Misconceptions People Get

So I did the wrong thing after reading an article I liked… I read the comments. How many times do I tell myself “Don’t read the comments!”? How many times do I tell others “Don’t read the comments!!!!”? Oh well, I did. And as a result, I have a blog post. (lucky you?)

So the article is a pretty simplistic piece on the difficulty in diagnosing autism in girls and women. I still have no idea how the woman who diagnosed me came to her conclusions, but she did. I don’t even disagree with her. So I want to address the misconceptions that the layreaders got.

  1. Autism is a disability. Shocking, I know. When it comes to disability, I like using the ADA definition, “a person with a disability as a person who has a physical or mental impairment that substantially limits one or more major life activity.” This means that “quirkiness” “social awkwardness” “introvertedness” (not a word) is not enough to consider someone disabled. Those qualities have to substantially LIMIT a life activity.
  2. There’s a specific set of criteria you have to meet to get an autism diagnosis where not only do you have to have a “functional limitation” in various areas. There are two areas of deficit, social communication/interaction AND restricted/repetitive behavior, and the point of the article was mainly to do with how those representations can be different in girls vs boys and women vs men. Where men may just drone on and on about a topic, women may struggle with initiation. Where boys may line up cars, girls may dress and undress their dolls. It doesn’t change that they have the “deficits”, but it can change what diagnostician’s look for.
  3. If you grow up and through sheer determination have learned some basic coping skills, yes, you may still be on the spectrum (see DSM 5 re: coping strategies). Let’s face it, there are millions of autistic adults (and that means autistic women too). Just because you’ve learned, often through trial and error (sometimes disastrous), coping skills doesn’t mean you wouldn’t have benefited from directly targeted intervention in a variety of areas. That’s what getting an autism diagnosis early means. Because even if you gained those coping skills, a lot are still working on them and even more will never quite figured it out. Just because you made it out “fine” doesn’t say anything for those that didn’t.

    Remember that you are the goal of intervention. Because everyone should be able to enjoy their choice of marriage, or kids, or work, or living in a house/in the country/in the city. That is the whole point. It’s not about special snowflake kids or rich parents or money for psychiatrists (since there’s no known medical treatment for autism). It’s about making sure people grow up to their potential to make their own life choices.

Any questions?

1 Response

  1. I read the article, but I couldn’t read the comments because they wouldn’t load for me. I can probably imagine what they were, though.
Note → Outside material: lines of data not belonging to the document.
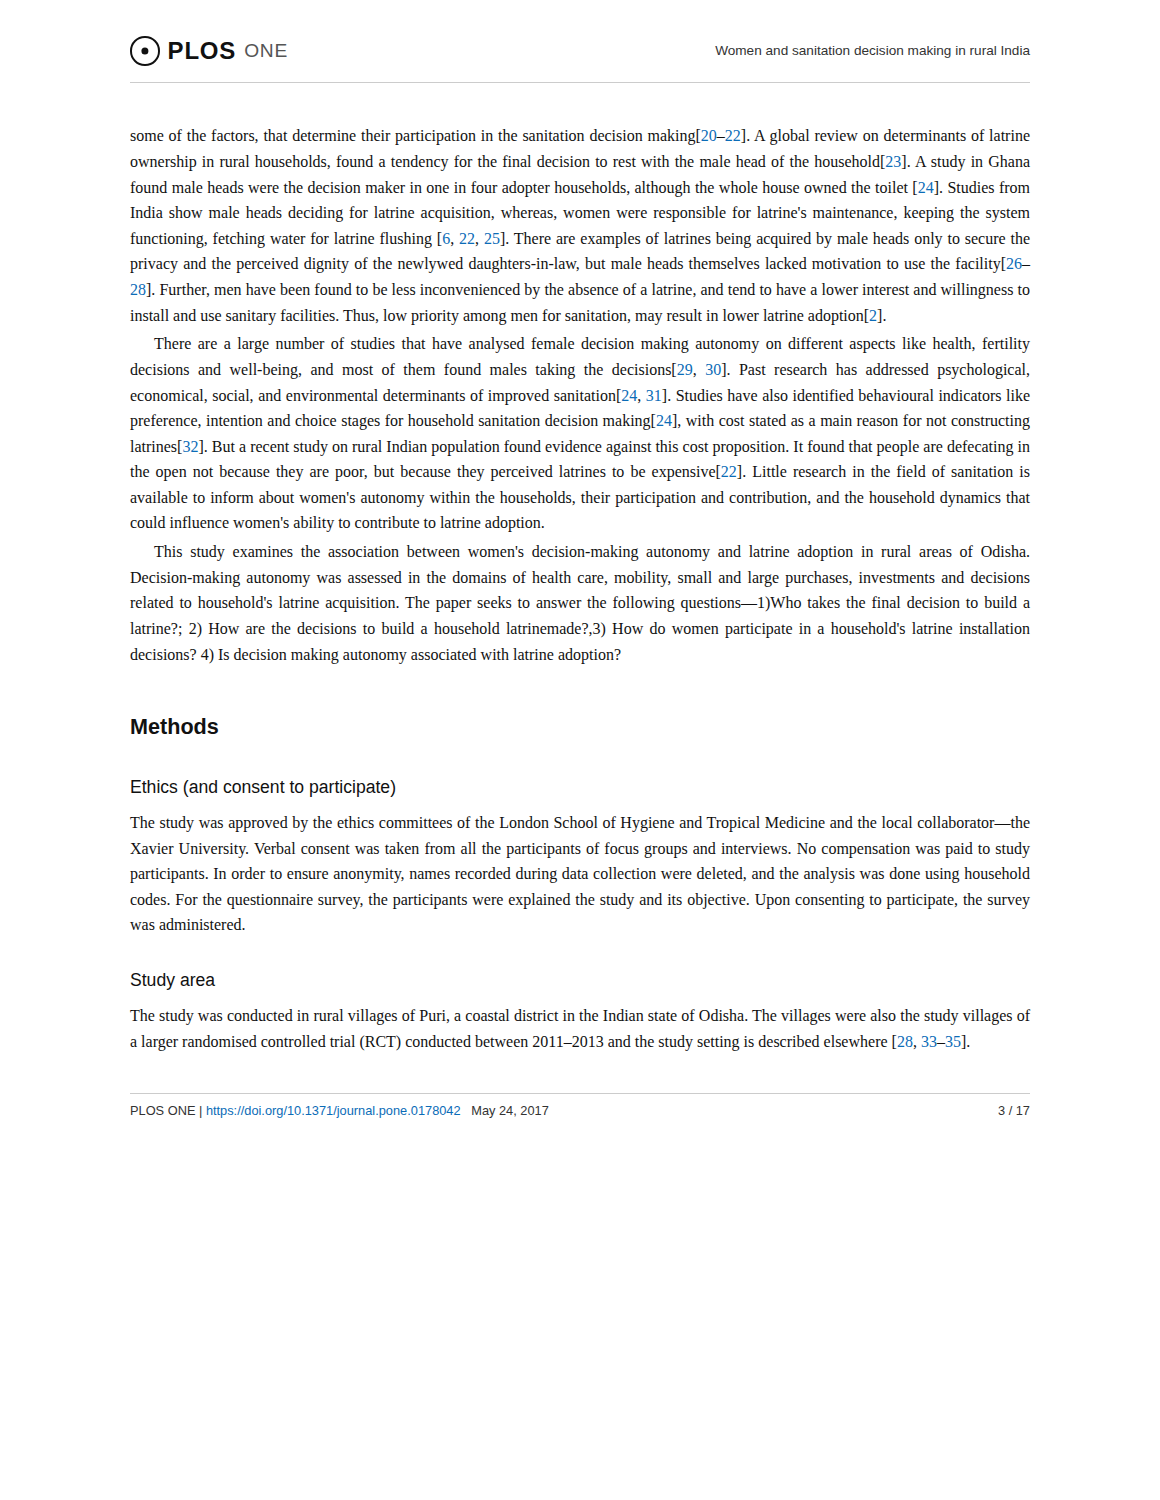PLOS ONE
Women and sanitation decision making in rural India
some of the factors, that determine their participation in the sanitation decision making[20–22]. A global review on determinants of latrine ownership in rural households, found a tendency for the final decision to rest with the male head of the household[23]. A study in Ghana found male heads were the decision maker in one in four adopter households, although the whole house owned the toilet [24]. Studies from India show male heads deciding for latrine acquisition, whereas, women were responsible for latrine's maintenance, keeping the system functioning, fetching water for latrine flushing [6, 22, 25]. There are examples of latrines being acquired by male heads only to secure the privacy and the perceived dignity of the newlywed daughters-in-law, but male heads themselves lacked motivation to use the facility[26–28]. Further, men have been found to be less inconvenienced by the absence of a latrine, and tend to have a lower interest and willingness to install and use sanitary facilities. Thus, low priority among men for sanitation, may result in lower latrine adoption[2].
There are a large number of studies that have analysed female decision making autonomy on different aspects like health, fertility decisions and well-being, and most of them found males taking the decisions[29, 30]. Past research has addressed psychological, economical, social, and environmental determinants of improved sanitation[24, 31]. Studies have also identified behavioural indicators like preference, intention and choice stages for household sanitation decision making[24], with cost stated as a main reason for not constructing latrines[32]. But a recent study on rural Indian population found evidence against this cost proposition. It found that people are defecating in the open not because they are poor, but because they perceived latrines to be expensive[22]. Little research in the field of sanitation is available to inform about women's autonomy within the households, their participation and contribution, and the household dynamics that could influence women's ability to contribute to latrine adoption.
This study examines the association between women's decision-making autonomy and latrine adoption in rural areas of Odisha. Decision-making autonomy was assessed in the domains of health care, mobility, small and large purchases, investments and decisions related to household's latrine acquisition. The paper seeks to answer the following questions—1)Who takes the final decision to build a latrine?; 2) How are the decisions to build a household latrinemade?,3) How do women participate in a household's latrine installation decisions? 4) Is decision making autonomy associated with latrine adoption?
Methods
Ethics (and consent to participate)
The study was approved by the ethics committees of the London School of Hygiene and Tropical Medicine and the local collaborator—the Xavier University. Verbal consent was taken from all the participants of focus groups and interviews. No compensation was paid to study participants. In order to ensure anonymity, names recorded during data collection were deleted, and the analysis was done using household codes. For the questionnaire survey, the participants were explained the study and its objective. Upon consenting to participate, the survey was administered.
Study area
The study was conducted in rural villages of Puri, a coastal district in the Indian state of Odisha. The villages were also the study villages of a larger randomised controlled trial (RCT) conducted between 2011–2013 and the study setting is described elsewhere [28, 33–35].
PLOS ONE | https://doi.org/10.1371/journal.pone.0178042 May 24, 2017
3 / 17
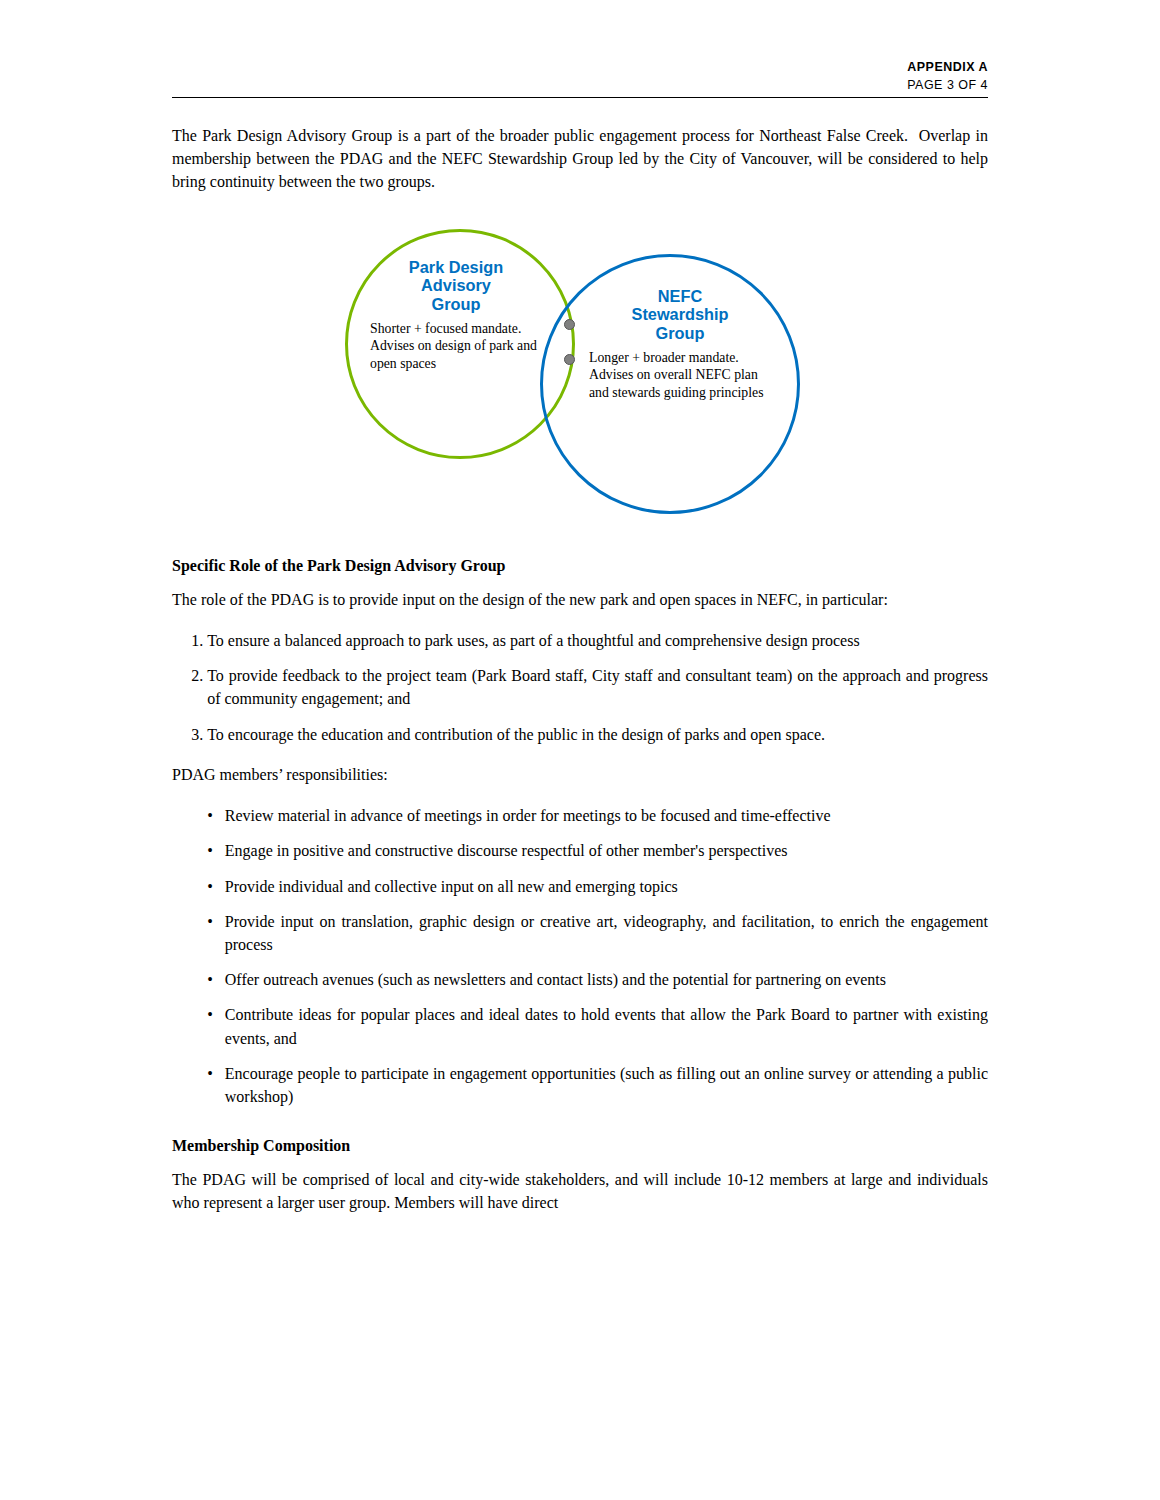APPENDIX A
PAGE 3 OF 4
The Park Design Advisory Group is a part of the broader public engagement process for Northeast False Creek. Overlap in membership between the PDAG and the NEFC Stewardship Group led by the City of Vancouver, will be considered to help bring continuity between the two groups.
Park Design
Advisory
Group
Shorter + focused mandate. Advises on design of park and open spaces
NEFC
Stewardship
Group
Longer + broader mandate. Advises on overall NEFC plan and stewards guiding principles
Specific Role of the Park Design Advisory Group
The role of the PDAG is to provide input on the design of the new park and open spaces in NEFC, in particular:
To ensure a balanced approach to park uses, as part of a thoughtful and comprehensive design process
To provide feedback to the project team (Park Board staff, City staff and consultant team) on the approach and progress of community engagement; and
To encourage the education and contribution of the public in the design of parks and open space.
PDAG members’ responsibilities:
Review material in advance of meetings in order for meetings to be focused and time-effective
Engage in positive and constructive discourse respectful of other member's perspectives
Provide individual and collective input on all new and emerging topics
Provide input on translation, graphic design or creative art, videography, and facilitation, to enrich the engagement process
Offer outreach avenues (such as newsletters and contact lists) and the potential for partnering on events
Contribute ideas for popular places and ideal dates to hold events that allow the Park Board to partner with existing events, and
Encourage people to participate in engagement opportunities (such as filling out an online survey or attending a public workshop)
Membership Composition
The PDAG will be comprised of local and city-wide stakeholders, and will include 10-12 members at large and individuals who represent a larger user group. Members will have direct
I appreciate you pointing out the misconceptions! I am one of the adults with autism later in life, who found coping mechanisms to survive, although not very well. I had a miserable childhood where I was bullied and had few friends, I was taken advantage of by several adults who saw how naive and desperate for friendship I was, and I basically hated myself for many years. Had I been told, at age 3 or 9 or 15, that I was autistic, and had I actually been given some sort of assistance, I would have done much better. Yes, I survived without a diagnosis… but children should be able to do more than survive! You are right, we should be helping children grow up to reach their full potential and make their own life choices, so that they CAN be productive members of society, and be happy and healthy!